> [What you are asked to do]: Reproduce the line containing "nālā kultūras centra līdzfinansētā projektā" and every line after it through the end of the records. Include nothing else.

> [Given data]:
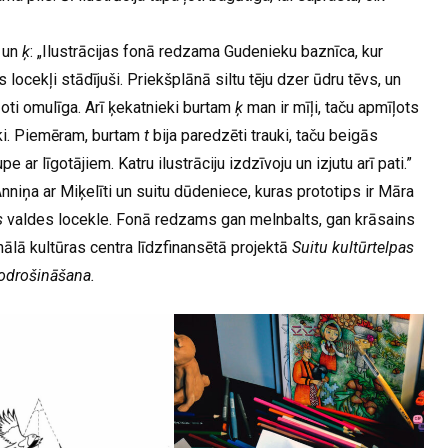
ū
un
ķ
: „Ilustrācijas fonā redzama Gudenieku baznīca, kur
locekļi stādījuši. Priekšplānā siltu tēju dzer ūdru tēvs, un
ļoti omulīga. Arī ķekatnieki burtam
ķ
man ir mīļi, taču apmīļots
rāki. Piemēram, burtam
t
bija paredzēti trauki, taču beigās
 upe ar līgotājiem. Katru ilustrāciju izdzīvoju un izjutu arī pati.”
nniņa ar Miķelīti un suitu dūdeniece, kuras prototips ir Māra
s
valdes locekle. Fonā redzams gan melnbalts, gan krāsains
nālā kultūras centra līdzfinansētā projektā
Suitu kultūrtelpas
odrošināšana.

> [Exercise solution]:
nālā kultūras centra līdzfinansētā projektā
Suitu kultūrtelpas
odrošināšana.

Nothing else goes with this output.